> [Excerpt provided]
* * *

Adding a Sass Stylesheet

Generally, we recommend that you don’t reuse the same CSS classes across different components. For example, instead of using a .Button CSS class in <AcceptButton> and <RejectButton> components, we recommend creating a <Button> component with its own .Button styles, that both <AcceptButton> and <RejectButton> can render (but not inherit).

Following this rule often makes CSS preprocessors less useful, as features like mixins and nesting are replaced by component composition. You can, however, integrate a CSS preprocessor if you find it valuable.

To use Sass, first install sass:

$ npm install --save-dev sass sass-loader
# or
$ pnpm add -D sass sass-loader

Then add the following to your webpack.config files:

{
    test: /\.(sa|sc|c)ss$/,
    use: [
        "style-loader",
        "css-loader",
        "sass-loader",
    ]
},

Now you can rename src/App.css to src/App.scss and update src/App.tsx to import src/App.scss. This file and any other file will be automatically compiled if imported with the extension .scss or .sass.

* * *

> [Recorded data]

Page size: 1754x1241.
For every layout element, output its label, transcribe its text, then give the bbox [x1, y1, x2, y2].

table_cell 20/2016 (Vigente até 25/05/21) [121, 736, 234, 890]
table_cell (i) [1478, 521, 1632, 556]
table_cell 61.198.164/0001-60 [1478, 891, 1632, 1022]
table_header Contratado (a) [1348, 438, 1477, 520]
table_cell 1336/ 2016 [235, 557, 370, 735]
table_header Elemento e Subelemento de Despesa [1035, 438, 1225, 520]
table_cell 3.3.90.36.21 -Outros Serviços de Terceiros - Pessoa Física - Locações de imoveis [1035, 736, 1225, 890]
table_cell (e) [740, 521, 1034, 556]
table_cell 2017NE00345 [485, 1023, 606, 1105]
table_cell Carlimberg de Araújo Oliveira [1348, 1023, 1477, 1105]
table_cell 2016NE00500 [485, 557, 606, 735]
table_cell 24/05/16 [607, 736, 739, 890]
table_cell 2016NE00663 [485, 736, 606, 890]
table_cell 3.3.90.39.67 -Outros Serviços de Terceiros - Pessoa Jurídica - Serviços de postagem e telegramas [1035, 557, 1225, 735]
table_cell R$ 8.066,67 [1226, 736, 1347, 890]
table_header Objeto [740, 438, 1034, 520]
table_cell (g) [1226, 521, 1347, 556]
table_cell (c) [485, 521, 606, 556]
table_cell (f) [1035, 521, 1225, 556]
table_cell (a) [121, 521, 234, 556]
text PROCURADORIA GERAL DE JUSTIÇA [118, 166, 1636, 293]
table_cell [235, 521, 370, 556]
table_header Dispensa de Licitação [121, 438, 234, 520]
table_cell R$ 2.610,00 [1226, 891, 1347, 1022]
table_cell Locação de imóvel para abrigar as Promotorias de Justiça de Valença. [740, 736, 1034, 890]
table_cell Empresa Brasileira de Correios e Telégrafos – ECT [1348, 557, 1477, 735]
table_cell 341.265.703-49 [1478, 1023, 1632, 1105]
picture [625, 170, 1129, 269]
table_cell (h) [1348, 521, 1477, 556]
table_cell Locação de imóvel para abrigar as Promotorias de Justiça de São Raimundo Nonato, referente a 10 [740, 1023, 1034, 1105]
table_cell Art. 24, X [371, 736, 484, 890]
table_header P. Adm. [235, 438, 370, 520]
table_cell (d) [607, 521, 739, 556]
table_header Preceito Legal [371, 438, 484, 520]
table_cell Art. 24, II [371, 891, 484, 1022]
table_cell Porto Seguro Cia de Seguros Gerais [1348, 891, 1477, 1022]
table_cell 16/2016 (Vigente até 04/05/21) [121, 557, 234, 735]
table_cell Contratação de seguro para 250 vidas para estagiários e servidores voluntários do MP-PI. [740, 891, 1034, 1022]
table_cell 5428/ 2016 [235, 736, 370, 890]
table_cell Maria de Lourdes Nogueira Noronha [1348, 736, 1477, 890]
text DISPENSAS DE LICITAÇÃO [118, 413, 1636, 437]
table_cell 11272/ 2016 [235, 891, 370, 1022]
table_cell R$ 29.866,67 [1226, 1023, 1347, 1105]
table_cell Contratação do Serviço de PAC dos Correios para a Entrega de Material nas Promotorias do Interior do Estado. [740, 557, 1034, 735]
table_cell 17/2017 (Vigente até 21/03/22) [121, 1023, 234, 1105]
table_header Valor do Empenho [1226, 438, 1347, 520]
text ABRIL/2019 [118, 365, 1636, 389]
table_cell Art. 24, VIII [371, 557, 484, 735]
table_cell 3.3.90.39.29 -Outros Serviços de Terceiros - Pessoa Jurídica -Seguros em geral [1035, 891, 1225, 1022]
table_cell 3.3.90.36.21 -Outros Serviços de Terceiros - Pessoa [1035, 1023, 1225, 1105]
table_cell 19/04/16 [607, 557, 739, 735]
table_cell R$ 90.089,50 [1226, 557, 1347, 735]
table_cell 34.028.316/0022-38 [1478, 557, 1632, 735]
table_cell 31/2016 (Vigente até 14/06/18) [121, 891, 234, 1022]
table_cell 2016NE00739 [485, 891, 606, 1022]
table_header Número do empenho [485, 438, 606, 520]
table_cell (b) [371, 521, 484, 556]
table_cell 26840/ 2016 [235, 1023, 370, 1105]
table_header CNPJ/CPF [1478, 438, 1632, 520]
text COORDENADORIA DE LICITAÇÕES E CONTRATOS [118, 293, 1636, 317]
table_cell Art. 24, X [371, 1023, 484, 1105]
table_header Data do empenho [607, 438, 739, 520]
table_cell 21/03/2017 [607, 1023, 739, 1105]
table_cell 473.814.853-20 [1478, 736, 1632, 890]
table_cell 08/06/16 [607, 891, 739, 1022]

* * *

> [Apply what you read]
- a) In the Sass stylesheet excerpt, what should src/App.css be renamed to?
- b) Copy the text of the Sass stylesheet excerpt between "Generally, we recommend" and "(but not inherit).", inclusive.

> [Results for each task]
- a) src/App.scss

- b)
Generally, we recommend that you don’t reuse the same CSS classes across different components. For example, instead of using a .Button CSS class in <AcceptButton> and <RejectButton> components, we recommend creating a <Button> component with its own .Button styles, that both <AcceptButton> and <RejectButton> can render (but not inherit).